> _Directions_
Where does the word "Officers" appear in the data? Copy every line that holds it.

> _Supplied material_
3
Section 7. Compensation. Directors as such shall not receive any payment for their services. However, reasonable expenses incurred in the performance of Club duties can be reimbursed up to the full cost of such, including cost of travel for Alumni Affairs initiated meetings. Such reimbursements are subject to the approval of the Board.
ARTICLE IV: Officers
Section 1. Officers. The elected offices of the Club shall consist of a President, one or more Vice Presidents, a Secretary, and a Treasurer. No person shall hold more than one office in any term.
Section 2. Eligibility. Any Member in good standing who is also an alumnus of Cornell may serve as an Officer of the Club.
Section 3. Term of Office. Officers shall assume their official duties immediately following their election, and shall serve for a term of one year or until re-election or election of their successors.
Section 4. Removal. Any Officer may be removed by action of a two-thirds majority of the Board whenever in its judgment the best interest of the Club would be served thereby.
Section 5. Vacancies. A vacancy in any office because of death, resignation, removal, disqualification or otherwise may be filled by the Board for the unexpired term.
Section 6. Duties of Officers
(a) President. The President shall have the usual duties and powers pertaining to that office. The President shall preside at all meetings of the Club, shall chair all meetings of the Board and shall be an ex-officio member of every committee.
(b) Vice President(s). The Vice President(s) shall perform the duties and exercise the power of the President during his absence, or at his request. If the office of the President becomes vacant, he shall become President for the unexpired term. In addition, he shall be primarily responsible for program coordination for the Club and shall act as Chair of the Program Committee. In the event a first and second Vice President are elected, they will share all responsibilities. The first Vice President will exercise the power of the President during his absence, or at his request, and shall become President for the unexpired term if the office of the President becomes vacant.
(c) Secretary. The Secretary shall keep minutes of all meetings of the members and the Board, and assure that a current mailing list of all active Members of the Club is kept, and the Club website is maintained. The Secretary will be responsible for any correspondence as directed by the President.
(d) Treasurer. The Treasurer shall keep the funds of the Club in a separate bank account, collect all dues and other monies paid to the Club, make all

> _Exercise solution_
ARTICLE IV: Officers
Section 1. Officers. The elected offices of the Club shall consist of a President, one or more Vice Presidents, a Secretary, and a Treasurer. No person shall hold more than one office in any term.
Section 3. Term of Office. Officers shall assume their official duties immediately following their election, and shall serve for a term of one year or until re-election or election of their successors.
Section 6. Duties of Officers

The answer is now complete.